# [Assignment]
In the records that follow, locate every line with "rule" and extract it.

#### Input data ####

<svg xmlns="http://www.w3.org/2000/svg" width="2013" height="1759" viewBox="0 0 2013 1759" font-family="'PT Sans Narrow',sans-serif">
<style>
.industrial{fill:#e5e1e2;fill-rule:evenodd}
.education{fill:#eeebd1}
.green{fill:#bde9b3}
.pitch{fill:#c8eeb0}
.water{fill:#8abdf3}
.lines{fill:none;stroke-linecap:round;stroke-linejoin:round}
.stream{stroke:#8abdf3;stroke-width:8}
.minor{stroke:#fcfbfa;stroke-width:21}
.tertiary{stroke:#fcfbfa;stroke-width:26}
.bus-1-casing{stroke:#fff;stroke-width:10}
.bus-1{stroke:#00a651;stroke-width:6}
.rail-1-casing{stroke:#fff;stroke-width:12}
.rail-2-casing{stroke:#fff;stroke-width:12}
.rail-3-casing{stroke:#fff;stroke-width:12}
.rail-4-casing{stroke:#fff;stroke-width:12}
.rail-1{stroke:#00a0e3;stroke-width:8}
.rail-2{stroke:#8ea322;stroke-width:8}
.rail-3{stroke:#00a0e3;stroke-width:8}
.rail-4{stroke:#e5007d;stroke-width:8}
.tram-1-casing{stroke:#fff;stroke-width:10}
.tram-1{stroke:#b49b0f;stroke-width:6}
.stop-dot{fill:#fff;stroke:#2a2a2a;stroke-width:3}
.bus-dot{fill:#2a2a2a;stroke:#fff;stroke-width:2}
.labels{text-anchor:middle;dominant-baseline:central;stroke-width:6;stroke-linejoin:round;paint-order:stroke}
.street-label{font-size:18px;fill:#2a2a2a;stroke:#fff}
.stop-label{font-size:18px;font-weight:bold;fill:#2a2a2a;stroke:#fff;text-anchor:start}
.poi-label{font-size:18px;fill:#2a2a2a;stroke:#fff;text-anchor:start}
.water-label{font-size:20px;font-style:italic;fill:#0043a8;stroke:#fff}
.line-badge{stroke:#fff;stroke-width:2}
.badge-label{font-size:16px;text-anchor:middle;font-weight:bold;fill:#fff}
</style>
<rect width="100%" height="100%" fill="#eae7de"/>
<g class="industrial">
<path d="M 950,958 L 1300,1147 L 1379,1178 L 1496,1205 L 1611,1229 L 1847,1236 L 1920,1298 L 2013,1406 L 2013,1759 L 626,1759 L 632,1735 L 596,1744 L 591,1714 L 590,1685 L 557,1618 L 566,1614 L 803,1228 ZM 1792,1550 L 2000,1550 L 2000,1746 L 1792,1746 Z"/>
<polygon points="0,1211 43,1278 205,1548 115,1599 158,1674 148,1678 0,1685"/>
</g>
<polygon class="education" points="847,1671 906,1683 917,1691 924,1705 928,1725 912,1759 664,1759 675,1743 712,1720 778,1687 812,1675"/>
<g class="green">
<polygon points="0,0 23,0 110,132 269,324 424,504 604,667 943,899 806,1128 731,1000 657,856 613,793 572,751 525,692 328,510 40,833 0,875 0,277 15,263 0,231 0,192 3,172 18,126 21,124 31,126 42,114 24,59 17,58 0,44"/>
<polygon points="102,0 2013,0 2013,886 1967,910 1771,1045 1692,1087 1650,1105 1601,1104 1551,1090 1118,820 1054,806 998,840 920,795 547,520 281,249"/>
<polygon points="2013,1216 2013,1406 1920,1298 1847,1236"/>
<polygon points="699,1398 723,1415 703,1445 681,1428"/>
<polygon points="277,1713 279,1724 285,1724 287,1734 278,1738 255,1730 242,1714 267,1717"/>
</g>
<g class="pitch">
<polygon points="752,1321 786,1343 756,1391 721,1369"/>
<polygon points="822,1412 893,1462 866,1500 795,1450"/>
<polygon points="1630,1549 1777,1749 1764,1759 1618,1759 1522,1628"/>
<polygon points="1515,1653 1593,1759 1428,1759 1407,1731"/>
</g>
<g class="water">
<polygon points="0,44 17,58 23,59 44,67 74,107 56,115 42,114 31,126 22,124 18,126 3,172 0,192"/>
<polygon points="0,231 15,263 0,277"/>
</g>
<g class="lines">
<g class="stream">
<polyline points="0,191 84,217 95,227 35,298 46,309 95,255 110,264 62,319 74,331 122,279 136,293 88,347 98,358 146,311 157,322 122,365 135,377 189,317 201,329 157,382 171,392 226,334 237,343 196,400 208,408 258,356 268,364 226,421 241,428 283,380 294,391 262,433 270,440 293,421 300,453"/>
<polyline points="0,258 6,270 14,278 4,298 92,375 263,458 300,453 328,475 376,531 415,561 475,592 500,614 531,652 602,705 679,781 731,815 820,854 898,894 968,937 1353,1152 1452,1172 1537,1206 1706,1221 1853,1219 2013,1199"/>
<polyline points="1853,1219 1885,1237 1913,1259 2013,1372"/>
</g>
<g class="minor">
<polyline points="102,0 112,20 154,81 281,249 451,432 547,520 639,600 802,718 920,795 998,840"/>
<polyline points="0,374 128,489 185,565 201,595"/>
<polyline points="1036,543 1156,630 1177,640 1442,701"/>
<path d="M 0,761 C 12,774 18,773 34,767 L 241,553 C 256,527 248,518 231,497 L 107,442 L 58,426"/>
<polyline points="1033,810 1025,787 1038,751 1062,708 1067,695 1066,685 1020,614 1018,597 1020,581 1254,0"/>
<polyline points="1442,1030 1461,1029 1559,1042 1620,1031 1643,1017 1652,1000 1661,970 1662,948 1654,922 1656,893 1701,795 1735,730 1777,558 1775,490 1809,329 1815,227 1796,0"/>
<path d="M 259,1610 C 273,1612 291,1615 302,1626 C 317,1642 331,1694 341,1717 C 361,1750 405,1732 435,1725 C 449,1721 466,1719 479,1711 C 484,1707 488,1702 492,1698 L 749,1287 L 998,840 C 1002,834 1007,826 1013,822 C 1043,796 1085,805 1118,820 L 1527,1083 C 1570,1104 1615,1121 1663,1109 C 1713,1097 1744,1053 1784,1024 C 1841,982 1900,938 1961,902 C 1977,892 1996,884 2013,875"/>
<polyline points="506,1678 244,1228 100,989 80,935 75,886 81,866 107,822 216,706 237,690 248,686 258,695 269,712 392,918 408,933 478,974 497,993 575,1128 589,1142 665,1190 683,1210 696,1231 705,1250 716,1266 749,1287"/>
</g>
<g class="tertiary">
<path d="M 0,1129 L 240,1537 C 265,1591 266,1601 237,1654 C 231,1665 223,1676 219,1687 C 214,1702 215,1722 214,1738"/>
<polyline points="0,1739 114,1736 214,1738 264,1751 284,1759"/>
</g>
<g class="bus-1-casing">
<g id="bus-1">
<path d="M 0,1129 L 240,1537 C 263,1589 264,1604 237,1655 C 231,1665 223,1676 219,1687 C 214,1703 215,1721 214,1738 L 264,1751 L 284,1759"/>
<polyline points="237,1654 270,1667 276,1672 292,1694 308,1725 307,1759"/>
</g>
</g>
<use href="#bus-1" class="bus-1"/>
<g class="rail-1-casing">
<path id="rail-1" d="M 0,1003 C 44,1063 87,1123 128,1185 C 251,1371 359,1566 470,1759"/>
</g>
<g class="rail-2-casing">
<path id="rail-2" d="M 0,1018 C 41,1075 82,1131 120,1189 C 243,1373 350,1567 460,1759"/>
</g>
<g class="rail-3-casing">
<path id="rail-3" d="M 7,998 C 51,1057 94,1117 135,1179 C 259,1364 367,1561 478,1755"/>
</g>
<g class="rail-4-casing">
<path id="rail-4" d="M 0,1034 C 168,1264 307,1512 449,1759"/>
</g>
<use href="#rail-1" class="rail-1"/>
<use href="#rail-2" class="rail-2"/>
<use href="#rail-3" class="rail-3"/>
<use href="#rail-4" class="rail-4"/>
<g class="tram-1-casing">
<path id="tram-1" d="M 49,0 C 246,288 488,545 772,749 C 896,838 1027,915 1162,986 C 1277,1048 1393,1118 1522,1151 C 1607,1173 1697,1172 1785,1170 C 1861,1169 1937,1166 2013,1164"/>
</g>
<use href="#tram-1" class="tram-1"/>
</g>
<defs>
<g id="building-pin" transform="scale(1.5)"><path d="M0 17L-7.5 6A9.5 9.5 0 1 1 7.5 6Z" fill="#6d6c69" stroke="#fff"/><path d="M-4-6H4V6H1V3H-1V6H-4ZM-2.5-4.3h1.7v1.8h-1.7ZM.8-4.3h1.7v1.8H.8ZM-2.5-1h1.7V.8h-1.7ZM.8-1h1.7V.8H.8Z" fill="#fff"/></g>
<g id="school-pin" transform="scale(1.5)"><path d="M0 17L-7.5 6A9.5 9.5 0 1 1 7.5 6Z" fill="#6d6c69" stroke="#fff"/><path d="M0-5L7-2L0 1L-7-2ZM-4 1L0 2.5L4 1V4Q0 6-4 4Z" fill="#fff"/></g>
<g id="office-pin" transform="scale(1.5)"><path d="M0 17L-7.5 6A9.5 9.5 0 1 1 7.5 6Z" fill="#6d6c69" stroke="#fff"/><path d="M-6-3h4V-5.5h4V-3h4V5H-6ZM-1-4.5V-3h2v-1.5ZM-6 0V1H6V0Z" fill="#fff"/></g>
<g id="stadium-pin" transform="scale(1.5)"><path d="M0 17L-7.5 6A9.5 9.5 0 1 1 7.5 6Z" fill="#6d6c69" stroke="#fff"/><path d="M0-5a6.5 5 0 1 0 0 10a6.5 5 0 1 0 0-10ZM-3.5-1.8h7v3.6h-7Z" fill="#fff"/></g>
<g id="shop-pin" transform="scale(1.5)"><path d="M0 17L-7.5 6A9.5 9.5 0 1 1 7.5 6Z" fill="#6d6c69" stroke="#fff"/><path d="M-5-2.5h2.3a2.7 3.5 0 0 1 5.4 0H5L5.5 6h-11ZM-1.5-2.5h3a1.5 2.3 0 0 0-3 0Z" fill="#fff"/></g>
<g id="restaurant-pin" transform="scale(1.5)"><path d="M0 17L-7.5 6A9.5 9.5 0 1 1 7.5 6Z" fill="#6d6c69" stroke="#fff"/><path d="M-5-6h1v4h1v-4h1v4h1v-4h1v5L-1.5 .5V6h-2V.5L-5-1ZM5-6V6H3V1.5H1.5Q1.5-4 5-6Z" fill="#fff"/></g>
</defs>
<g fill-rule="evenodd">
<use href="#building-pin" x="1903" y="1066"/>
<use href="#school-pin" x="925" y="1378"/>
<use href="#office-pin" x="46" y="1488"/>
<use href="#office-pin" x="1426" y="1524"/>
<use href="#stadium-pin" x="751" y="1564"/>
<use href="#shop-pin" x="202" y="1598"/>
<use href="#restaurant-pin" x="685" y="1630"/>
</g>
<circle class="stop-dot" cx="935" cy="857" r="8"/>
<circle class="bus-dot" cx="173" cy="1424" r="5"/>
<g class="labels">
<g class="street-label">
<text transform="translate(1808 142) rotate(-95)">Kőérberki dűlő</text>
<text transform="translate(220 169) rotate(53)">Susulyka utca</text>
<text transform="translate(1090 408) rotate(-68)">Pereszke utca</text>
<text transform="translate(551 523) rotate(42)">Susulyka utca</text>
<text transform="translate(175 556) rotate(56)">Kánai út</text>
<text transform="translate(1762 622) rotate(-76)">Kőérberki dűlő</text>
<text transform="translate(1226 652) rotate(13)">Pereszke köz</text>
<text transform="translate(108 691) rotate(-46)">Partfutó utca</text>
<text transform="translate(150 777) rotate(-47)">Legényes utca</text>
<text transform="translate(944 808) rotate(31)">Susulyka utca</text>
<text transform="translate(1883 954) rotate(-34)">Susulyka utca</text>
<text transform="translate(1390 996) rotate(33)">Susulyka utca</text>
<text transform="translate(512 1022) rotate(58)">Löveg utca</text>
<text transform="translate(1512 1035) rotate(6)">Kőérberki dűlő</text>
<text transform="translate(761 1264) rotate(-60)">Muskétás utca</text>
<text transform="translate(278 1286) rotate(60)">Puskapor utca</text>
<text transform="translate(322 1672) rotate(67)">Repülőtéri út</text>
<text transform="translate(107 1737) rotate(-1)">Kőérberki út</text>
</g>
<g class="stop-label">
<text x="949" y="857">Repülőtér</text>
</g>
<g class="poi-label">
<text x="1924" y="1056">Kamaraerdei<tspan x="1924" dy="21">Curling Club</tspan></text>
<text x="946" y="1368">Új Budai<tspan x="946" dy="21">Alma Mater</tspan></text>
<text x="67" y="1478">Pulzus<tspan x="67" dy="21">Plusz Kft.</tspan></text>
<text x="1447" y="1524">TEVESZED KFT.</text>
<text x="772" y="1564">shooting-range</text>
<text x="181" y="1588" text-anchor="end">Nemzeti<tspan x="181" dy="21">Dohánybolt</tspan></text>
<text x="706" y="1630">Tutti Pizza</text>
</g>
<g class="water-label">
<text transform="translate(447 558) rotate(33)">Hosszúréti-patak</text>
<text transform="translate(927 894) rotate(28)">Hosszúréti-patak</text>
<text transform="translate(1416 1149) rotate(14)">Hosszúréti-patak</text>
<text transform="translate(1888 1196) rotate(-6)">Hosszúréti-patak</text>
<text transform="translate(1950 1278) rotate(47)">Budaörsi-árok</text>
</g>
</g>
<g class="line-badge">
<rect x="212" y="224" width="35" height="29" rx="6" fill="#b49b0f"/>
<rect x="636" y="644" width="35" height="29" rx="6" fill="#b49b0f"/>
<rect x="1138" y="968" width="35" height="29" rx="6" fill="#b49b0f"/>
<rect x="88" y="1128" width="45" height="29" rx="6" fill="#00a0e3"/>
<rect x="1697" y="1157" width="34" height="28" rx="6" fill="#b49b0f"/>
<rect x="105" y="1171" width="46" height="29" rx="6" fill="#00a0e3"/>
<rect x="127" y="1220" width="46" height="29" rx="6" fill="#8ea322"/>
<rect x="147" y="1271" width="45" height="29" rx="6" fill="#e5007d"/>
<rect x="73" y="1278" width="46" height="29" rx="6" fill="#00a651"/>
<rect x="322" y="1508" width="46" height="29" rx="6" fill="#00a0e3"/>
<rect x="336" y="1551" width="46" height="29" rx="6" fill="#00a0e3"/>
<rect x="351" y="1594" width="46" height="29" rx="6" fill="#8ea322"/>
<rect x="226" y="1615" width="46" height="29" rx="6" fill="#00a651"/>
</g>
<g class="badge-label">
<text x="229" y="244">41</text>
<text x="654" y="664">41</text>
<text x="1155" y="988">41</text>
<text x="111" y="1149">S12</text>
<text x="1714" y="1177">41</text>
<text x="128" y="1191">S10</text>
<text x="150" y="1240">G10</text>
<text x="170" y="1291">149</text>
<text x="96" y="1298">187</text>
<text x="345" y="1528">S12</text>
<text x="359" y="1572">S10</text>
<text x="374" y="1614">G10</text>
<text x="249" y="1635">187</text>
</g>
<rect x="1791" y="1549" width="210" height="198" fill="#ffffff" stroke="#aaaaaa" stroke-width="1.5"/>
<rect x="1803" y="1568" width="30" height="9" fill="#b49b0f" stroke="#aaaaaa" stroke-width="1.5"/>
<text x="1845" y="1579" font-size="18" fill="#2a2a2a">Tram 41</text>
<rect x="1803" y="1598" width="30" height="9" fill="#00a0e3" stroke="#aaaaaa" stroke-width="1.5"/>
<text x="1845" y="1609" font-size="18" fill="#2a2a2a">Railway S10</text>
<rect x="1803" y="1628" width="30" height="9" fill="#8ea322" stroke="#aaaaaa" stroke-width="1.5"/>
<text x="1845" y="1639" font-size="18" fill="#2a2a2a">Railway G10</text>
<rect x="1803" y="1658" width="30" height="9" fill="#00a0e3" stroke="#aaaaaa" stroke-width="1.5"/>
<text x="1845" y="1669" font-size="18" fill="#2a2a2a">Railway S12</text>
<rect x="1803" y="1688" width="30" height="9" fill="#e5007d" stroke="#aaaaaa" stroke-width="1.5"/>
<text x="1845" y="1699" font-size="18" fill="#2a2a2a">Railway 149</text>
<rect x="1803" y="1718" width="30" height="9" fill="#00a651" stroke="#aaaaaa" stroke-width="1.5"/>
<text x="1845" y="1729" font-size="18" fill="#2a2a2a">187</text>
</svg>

####

# [Answer below]
.industrial{fill:#e5e1e2;fill-rule:evenodd}
<g fill-rule="evenodd">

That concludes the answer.